Inexplicably, the National Bank excludes Uzbekistan from its estimates of the weighted real exchange rate for the entire 10-year period.  That was discovered by a KIMEP graduate student in economics, Kairat Beisenov.  To double-check on the Bank’s work, he used data from the official source – the Customs Control Committee of the Ministry of Finance.  Uzbekistan doesn’t show up anywhere in the Bank estimates for the top 24 trading partners, although it is in the control committee’s dataset.

One may think this a small error since Uzbekistan accounts for less than 2% of our trade.  The omission matters for three reasons.  Currency traders, as well as import and export dealers, find that their profits are sensitive to small changes in the exchange rate.  Also, we need Uzbekistani data to answer such questions as the impact of Kazakhstan’s customs union (formed with Russia and Belarus in 2010) on trade in Central Asia.  Finally, and most important, the Bank’s failure to discuss anywhere its reasons for excluding the Uzbekistani data for 10 years, raises questions about its diligence in verifying its own estimates.

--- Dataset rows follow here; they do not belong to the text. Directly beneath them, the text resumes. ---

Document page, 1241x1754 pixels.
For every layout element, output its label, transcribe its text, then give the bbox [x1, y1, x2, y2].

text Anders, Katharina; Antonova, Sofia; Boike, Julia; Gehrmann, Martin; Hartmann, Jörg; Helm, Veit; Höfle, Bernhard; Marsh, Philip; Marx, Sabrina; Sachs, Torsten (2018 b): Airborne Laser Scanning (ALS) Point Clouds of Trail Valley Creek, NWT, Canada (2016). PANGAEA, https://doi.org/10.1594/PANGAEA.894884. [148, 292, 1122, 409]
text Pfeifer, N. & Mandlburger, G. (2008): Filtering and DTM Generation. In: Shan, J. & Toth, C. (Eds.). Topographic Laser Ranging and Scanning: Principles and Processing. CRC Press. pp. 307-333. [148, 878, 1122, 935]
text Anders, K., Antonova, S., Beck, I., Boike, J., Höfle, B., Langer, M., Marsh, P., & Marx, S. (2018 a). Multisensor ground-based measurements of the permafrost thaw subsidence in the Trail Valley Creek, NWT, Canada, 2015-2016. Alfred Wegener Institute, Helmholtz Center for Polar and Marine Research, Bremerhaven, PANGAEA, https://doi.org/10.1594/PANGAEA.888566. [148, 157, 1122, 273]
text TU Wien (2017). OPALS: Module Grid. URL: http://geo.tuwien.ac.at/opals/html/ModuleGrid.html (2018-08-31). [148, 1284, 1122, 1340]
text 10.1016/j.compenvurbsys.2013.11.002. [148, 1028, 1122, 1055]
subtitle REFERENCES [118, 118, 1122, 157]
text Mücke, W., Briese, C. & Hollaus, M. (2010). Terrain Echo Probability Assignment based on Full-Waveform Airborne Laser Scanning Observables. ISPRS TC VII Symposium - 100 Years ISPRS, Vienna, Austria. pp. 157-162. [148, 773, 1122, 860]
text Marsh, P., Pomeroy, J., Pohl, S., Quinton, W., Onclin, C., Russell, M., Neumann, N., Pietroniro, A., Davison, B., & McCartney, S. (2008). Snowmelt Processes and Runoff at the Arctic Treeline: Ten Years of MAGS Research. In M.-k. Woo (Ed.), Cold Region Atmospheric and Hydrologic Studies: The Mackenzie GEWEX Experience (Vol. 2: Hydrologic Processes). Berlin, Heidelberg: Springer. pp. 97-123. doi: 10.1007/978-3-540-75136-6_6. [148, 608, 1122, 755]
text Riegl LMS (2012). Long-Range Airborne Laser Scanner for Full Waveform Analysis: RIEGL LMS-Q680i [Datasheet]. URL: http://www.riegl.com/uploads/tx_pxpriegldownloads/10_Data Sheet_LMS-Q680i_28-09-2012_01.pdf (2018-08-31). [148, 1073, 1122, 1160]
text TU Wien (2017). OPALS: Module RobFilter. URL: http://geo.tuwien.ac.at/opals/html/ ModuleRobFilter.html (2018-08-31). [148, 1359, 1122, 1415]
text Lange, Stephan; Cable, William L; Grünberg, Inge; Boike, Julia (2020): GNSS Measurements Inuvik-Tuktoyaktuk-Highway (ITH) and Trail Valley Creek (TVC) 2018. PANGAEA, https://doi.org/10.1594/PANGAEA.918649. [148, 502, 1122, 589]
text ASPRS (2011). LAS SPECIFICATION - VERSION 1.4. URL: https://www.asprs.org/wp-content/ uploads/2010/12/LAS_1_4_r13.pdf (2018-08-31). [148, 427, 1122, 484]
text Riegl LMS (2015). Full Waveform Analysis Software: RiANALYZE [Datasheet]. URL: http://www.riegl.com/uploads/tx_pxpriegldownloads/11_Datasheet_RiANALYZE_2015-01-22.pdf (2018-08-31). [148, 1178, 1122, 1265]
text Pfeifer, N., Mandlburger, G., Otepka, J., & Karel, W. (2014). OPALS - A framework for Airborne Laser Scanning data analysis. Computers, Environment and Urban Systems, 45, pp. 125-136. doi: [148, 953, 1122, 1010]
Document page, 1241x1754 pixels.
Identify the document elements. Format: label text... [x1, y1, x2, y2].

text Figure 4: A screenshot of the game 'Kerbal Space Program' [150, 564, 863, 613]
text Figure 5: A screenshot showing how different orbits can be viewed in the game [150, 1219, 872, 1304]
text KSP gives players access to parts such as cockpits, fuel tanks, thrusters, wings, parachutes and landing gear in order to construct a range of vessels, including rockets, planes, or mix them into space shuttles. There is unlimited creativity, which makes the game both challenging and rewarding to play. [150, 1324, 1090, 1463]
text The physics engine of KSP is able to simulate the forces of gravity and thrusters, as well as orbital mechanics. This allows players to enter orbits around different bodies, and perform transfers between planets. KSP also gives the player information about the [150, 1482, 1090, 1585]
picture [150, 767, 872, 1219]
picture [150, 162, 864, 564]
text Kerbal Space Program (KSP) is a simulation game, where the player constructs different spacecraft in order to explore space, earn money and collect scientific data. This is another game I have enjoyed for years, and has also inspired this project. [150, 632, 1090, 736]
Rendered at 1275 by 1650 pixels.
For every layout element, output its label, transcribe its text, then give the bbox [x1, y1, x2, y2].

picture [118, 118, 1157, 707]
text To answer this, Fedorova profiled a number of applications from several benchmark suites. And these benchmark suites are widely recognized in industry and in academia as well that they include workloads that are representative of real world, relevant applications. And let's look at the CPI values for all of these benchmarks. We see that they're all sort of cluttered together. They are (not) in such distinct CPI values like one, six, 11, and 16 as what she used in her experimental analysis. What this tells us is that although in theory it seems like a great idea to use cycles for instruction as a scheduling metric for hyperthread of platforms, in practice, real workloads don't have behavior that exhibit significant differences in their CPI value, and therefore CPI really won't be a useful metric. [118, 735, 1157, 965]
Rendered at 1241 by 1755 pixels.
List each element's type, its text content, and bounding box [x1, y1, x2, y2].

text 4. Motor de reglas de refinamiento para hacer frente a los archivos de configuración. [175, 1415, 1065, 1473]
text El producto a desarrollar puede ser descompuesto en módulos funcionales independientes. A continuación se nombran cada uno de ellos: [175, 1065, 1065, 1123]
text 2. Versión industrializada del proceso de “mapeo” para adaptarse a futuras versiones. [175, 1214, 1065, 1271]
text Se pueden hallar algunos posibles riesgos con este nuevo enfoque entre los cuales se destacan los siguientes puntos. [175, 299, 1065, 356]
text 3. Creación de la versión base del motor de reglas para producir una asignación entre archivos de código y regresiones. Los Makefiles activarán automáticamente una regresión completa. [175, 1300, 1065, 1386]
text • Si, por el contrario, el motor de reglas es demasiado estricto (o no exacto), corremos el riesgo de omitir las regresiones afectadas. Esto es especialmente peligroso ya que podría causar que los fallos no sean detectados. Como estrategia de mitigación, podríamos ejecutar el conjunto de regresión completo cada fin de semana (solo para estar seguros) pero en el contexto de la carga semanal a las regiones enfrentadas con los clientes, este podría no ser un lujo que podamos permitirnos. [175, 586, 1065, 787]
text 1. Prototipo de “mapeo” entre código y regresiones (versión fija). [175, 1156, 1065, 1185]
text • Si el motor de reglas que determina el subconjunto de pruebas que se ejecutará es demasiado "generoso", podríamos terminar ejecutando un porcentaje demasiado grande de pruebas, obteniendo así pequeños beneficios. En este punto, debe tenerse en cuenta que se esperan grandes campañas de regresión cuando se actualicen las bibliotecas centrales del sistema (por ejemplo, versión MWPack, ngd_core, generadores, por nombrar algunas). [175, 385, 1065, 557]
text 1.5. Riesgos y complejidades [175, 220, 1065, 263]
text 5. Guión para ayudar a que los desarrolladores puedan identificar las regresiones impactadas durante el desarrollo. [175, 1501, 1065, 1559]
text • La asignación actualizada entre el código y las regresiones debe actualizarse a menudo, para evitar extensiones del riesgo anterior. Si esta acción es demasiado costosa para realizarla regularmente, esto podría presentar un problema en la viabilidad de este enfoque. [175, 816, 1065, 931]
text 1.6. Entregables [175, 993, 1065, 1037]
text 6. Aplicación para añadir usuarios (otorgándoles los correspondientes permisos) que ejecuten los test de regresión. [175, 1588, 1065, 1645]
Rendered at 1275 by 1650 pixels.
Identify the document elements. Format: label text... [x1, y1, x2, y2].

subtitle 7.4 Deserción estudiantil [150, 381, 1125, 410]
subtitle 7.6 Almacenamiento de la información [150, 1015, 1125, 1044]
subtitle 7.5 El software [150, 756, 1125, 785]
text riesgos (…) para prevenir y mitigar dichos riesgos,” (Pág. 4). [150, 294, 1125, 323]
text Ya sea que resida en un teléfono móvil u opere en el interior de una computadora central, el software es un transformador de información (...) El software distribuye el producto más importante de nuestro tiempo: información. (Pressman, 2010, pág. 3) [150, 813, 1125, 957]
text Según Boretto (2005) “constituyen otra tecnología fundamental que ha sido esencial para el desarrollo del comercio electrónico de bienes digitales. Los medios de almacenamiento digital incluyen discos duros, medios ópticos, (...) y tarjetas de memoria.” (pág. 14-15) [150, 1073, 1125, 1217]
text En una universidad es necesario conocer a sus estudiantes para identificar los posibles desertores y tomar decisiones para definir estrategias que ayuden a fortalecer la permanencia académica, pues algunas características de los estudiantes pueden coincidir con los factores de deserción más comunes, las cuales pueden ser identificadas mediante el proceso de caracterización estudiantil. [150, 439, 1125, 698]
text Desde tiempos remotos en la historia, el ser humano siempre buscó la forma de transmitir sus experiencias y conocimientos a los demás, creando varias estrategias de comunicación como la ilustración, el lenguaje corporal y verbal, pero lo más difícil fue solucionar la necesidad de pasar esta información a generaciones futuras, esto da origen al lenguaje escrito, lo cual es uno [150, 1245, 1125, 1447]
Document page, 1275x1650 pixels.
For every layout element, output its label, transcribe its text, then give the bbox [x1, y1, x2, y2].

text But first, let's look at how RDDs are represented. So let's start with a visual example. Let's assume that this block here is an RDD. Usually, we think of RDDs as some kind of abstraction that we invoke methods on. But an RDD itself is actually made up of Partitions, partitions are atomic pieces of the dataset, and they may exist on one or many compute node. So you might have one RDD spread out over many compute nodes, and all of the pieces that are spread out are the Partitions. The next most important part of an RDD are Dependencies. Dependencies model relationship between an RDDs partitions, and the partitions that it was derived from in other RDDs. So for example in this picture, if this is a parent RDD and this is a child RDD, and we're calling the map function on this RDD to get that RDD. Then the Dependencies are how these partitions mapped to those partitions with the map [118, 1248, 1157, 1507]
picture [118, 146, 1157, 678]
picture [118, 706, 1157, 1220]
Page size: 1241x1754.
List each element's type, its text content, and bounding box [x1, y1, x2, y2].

This is not the first time that the Bank’s calculations have been called into question.  As Beisenov notes, Tengrinews in 2012 noted a $3.6 billion difference between the trade estimates of Kazakhstan and China in 2011.  That was 3.1% of Kazakhstan’s entire trade that year.  Somebody needs a new abacus.  --Leon Taylor, tayloralmaty@gmail.com

 
 
References

Beisenov, Kairat.  Estimation and impact of the real effective exchange rate on the goods market in Kazakhstan.  KIMEP University manuscript.  August 2013.

Bernanke, Ben S., and Frederic S. Mishkin.  Inflation targeting: A new framework for monetary policy?  National Bureau of Economic Research Working Paper #5893.  1997.  Online.  Briefly discusses the Reserve Bank of New Zealand.

Gayfutdynova, Venera.  Uzbekistan uvelychyt eksport v RK bolee chem na $1 million.  Kapital.  July 25, 2013.